The Ghost of Peter Sellers

by Hope Madden

You can’t go home again. You can go to Cyprus again, though, which is what director Peter Medak does in an attempt to come to terms with the project that nearly derailed his blossoming career.

Objectivity be damned!

Medak’s documentary The Ghost of Peter Sellers deconstructs the disaster that was his unreleased 1973 pirate comedy Ghost in the Noonday Sun. Medak believes he may be the first director to make such a documentary.

He’s not entirely wrong. Richard Rush directed a doc about the making of his own The Stunt Man – but that was an Oscar-nominated success. And though Terry Gilliam was involved in Lost in La Mancha—a doc outlining the endless disasters that doomed his first attempt to film The Man Who Killed Don Quixote— he was not the director.

Rather, this time the documentary is the filmmaker himself documenting not his successes but his massive, almost career-ending failure. That failure was partly due to incessant weather troubles and other catastrophes—hell, his pirate ship sank the day it arrived in Cyprus.
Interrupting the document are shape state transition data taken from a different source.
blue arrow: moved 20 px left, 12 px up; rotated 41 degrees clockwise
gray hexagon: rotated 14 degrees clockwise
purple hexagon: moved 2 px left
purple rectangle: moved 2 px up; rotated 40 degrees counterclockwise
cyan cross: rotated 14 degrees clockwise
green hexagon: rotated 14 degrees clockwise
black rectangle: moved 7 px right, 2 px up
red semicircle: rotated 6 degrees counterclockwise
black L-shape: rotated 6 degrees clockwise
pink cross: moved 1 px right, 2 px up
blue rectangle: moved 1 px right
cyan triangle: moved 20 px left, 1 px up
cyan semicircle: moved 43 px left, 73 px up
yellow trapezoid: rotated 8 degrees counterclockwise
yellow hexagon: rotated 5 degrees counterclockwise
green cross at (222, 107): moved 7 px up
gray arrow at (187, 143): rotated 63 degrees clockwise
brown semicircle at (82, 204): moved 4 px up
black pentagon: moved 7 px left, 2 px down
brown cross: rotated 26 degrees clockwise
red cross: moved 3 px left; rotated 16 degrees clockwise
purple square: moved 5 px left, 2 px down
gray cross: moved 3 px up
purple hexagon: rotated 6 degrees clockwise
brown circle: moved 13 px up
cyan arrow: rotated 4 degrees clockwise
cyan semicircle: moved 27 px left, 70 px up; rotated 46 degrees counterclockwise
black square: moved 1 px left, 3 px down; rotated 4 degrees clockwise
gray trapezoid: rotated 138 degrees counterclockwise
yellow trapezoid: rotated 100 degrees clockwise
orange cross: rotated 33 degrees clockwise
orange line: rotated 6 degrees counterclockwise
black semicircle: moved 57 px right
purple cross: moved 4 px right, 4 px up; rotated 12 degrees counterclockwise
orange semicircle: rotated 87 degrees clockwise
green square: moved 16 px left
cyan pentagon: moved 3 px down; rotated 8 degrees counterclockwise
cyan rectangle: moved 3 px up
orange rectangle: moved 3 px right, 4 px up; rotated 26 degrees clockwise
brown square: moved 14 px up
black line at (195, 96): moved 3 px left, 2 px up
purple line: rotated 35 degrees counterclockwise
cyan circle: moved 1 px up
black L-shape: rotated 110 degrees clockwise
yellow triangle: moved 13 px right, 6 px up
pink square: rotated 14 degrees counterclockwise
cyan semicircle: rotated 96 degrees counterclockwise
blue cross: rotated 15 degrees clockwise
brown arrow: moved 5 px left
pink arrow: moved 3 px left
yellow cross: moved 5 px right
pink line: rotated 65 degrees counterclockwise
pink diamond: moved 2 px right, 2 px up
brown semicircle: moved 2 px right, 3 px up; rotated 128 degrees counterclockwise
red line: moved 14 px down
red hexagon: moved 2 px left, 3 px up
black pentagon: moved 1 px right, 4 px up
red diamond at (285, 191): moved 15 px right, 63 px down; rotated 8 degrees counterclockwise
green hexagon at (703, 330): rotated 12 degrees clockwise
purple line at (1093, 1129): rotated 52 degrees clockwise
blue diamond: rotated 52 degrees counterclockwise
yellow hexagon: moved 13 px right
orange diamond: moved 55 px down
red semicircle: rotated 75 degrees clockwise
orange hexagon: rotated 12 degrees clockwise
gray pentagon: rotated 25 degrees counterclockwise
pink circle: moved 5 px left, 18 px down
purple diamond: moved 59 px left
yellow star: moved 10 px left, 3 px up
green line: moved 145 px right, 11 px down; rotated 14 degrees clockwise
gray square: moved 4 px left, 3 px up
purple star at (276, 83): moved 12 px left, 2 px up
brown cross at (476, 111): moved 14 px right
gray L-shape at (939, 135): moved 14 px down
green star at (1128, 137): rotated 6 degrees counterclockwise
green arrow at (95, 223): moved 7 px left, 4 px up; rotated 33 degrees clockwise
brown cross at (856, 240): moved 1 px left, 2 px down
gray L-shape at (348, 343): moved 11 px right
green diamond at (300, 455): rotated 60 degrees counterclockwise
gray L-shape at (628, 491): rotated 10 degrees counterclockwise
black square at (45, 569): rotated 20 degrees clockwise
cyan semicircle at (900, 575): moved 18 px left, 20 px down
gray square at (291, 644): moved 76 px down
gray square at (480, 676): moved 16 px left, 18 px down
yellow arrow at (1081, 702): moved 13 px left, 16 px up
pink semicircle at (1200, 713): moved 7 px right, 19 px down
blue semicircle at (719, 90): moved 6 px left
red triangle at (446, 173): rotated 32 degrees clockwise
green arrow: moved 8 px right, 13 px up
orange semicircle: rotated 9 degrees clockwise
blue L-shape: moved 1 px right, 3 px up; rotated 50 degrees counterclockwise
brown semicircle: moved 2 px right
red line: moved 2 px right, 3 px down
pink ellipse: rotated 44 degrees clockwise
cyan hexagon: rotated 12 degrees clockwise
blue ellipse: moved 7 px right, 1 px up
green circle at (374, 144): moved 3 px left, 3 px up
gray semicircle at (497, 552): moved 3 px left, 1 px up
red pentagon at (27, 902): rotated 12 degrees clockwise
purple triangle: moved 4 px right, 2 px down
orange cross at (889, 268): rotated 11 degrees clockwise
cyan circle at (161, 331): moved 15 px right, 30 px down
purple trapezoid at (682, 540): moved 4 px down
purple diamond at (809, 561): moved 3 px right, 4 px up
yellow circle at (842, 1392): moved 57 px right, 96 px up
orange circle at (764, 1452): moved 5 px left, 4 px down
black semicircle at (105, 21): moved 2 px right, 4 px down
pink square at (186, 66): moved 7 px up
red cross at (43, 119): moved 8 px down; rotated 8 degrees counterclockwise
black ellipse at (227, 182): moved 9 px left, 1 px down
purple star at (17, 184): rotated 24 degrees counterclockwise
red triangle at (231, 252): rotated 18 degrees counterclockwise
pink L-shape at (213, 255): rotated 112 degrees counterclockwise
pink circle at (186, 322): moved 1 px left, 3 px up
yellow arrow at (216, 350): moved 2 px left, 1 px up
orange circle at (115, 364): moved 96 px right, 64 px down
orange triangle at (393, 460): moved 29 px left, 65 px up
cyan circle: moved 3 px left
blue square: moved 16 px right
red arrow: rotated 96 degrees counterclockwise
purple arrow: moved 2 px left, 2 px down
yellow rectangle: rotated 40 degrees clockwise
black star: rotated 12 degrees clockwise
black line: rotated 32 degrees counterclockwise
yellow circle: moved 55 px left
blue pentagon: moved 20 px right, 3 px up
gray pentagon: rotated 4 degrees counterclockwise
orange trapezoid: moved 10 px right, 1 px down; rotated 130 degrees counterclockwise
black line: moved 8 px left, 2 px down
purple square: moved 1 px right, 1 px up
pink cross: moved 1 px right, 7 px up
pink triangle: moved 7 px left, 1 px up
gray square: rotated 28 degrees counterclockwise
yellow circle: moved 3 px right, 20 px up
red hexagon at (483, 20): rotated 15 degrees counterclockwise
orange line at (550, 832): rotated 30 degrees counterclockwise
But according to Medak, those involved in the shoot and those who knew the actor best, the main problem was Peter Sellers.

“It’s not as if any of us didn’t know that Peter was nuts,” remarks the incredibly sage producer John Hayman, nearly 50 years after the fact. “But none of us knew how nuts.”

Medak’s clearly been haunted by the production—and, to a degree, by Sellers—since the shoot wrapped. Riding high at the time on two critical and box office successes (Negatives, The Ruling Class), the in-demand director jumped at the chance to direct the brilliant Sellers, then considered the greatest comedic actor in the world.

But Sellers—possibly, as friends suggest in the film, a man suffering from an undiagnosed mental health condition who was exploited by money hungry moviemakers—would not be the artist Medak hoped he’d be.

Lunatic behavior combined with an outright desire to sink the film turned an already underwhelming script, underfunded production and nightmarish environment into something crippling.

The stories from the set are fascinating, as are moments of commiseration between Medak and directors who’d dealt with Sellers on other films (Casino Royale and the Fiendish Plot of Dr. Fu Manchu). Equally interesting are the sympathetic but knowing, even giggling responses Medak’s tales of woe elicited from Sellers’s family and friends.

“Oh, yes. He definitely did that.”

But too much time spent with director who is also subject turns many scenes into a self-indulgence.

That doesn’t topple The Ghost of Peter Sellers. Medak’s confessional pity party delivers a compelling look at the wrong side of filmmaking as it offers yet another take on Sellers—his genius as well as his demons.